Michael Scherotter was also there from Mindjet, distributing copies of their application on flashdrives. Haven’t had a chance to install and try it out yet.

BPM = Car and motorcycle tax?

Tonight I found a new BPM blog in Dutch, BPM Scriptie, from the Netherlands. My Dutch being non-existant, I used Babelfish to try and get the gist of what he’s writing (Google Translation doesn’t do Dutch, unfortunately). All machine translations are a bit funny, but this one was especially weird: “BPM” is being translated as “car and motorcycle tax”, making the blog title “Car and Motorcycle Tax Scriptie”.

I’m assuming that scriptie is Dutch for blog, but I’m still trying to figure out the car and motorcycle tax part…

ABPMP Toronto — first meeting

I’m heading off to the first meeting of the newly-forming Association of Business Process Management Professionals Toronto chapter. I had posted a comment about ABPMP somewhere, and heard back from the organizers about starting a Toronto chapter, leading to today’s meeting of like-minded people here in Toronto.

If you’re interested in getting involved, check the ABPMP Toronto chapter page or join our Yahoo discussion group. If you’re an ABPMP member in another region, I’d love to hear about what your chapter does.

Cardiff’s TeleForm V10

I had a discussion last week with Mark Seamans, the general manager of Cardiff, about their V10 release of TeleForm and where it plays in the BPM market (you can find the full press release here).

They’re really a content capture company, both from paper and e-forms, and they do that well — I’m familiar with them from years ago when workflow always involved imaging, and Cardiff was used for both intelligent paper document capture and e-forms in order to greatly improve productivity — I’ve written before about the powerful combination of BPM and e-forms. However, Autonomy/Cardiff now seems to be lumped into the ever-expanding BPM space and it might be hard for them to get the attention that they deserve in such a diverse market, most of which does not compete with them at all.

Gartner’s latest report on BPM classifies them in the “Vendors That Warrant Special Mention”, which sounds a bit like getting the congeniality award at a beauty pageant, but qualifies that by saying that BPM specialists like Cardiff have some capabilities that could compete with true BPMS vendors but that they’re focussed on a specific use case. For Cardiff, that use case is as a lightweight, forms-centric, document-processing flow that provides intelligent/automated data entry to back-office systems such as SAP. Typically, this might include hybrid processes such as printing barcoded forms, then the subsequent rendezvous of the scanned form when it returns to the data entry flow, or purely electronic e-forms data entry. Their focus is on “scan to process” rather than “scan to capture”, where the scanned image is not necessarily required for processing once the data has been captured from it, and may even be discarded. Cardiff can use the IWay adapters for connecting to various systems, or invoke web services, or take advantage of what their partner channel has built for integration where the former two methods fail.

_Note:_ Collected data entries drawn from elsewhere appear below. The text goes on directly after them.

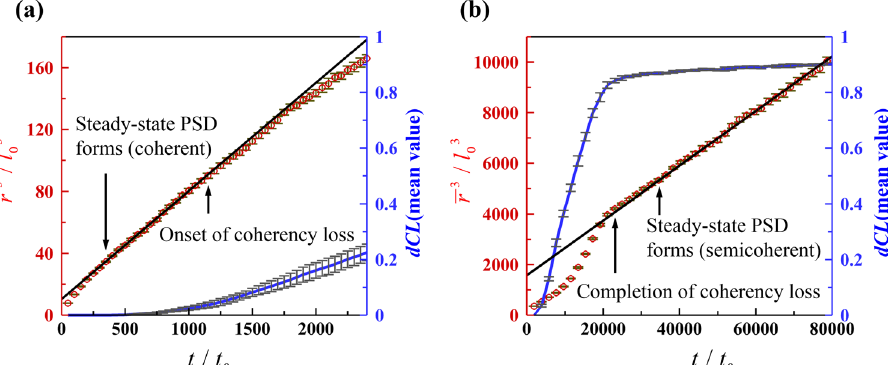
Fig. 5 Simulation of coherency loss at two length scales, respectively. a Using l 0 ’ = 0.5 l 0 focusing on the transition from coherent to semi- coherent (onset of CL), and b l 0 ’ = 2.0 l 0 , focusing on the completion of the CL. The error bars are set similar to Fig.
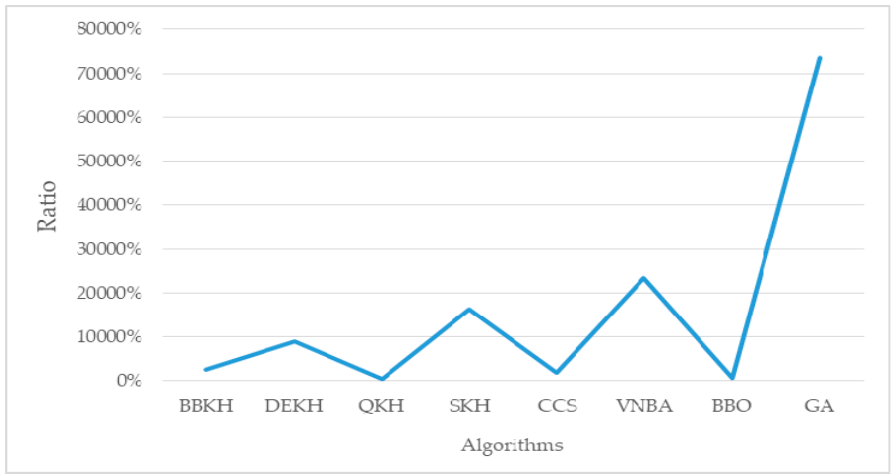
Figure 13. Ratio of AKQPSO over other algorithms in the first group.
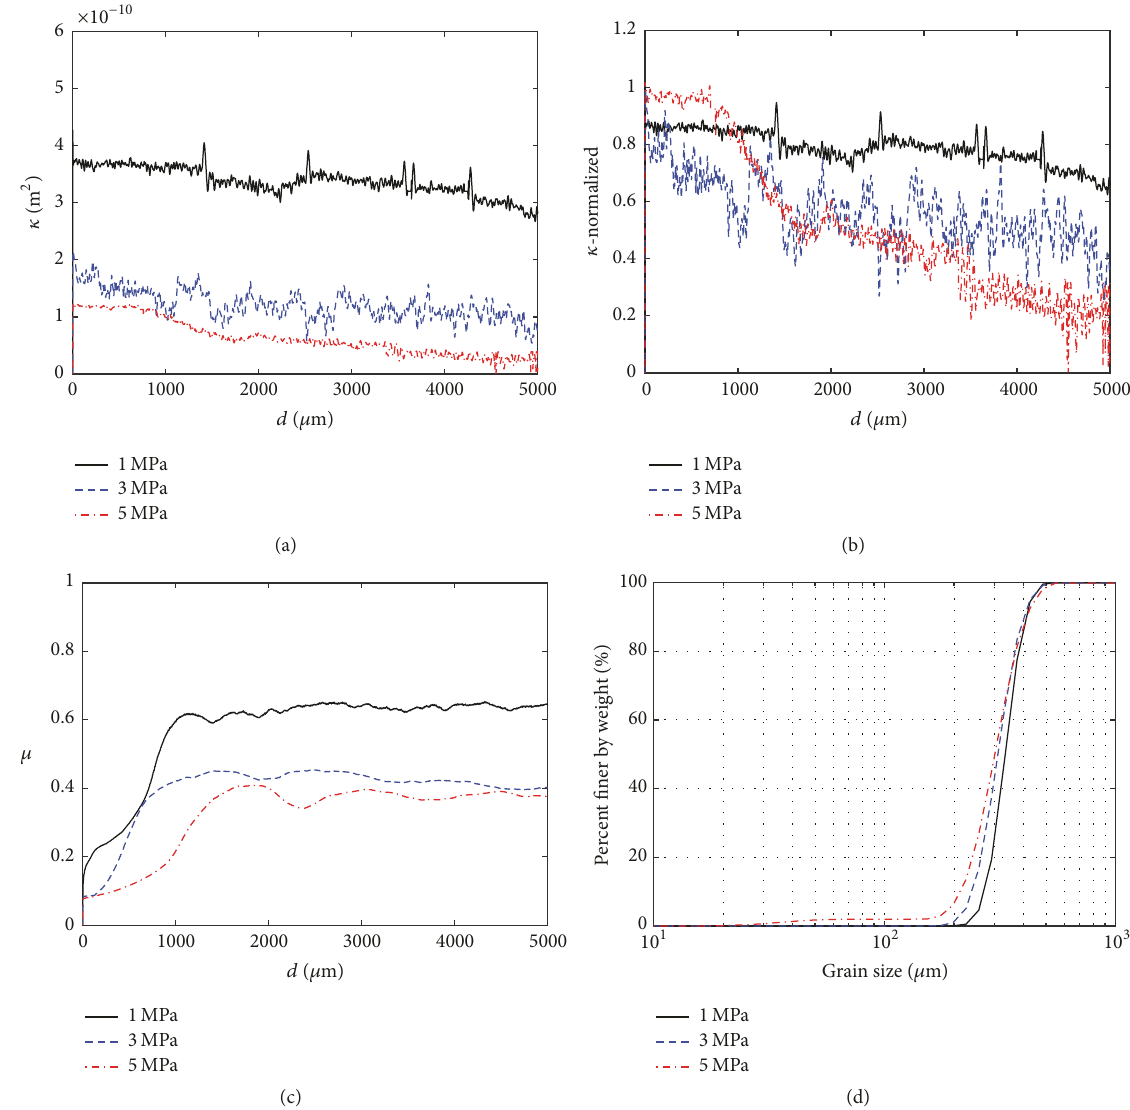
Figure 6: Evolution of (a) permeability, (b) normalized permeability (with respect to the initial permeability value), and (c) friction for the propped fracture during shearing under three different normal stresses of 1MPa, 3MPa, and 5MPa with displacement; (d) particle size distributions of proppants after experiments: at 1 MPa, grain size distribution before and after testing does not change much; thus the distribution at 1MPa is representative of the virgin particle distribution (i.e., 40/80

I still think that this is a case of a vendor in a niche market — albeit a successful niche — getting swamped by the Tower of Babel effect from an overly-wide range of products all being classified as BPM. Cardiff holds an important piece of the puzzle for some customers, especially in highly-regulated industries with strict compliance rules, and it would be good if the customers could figure out which pieces to fit together.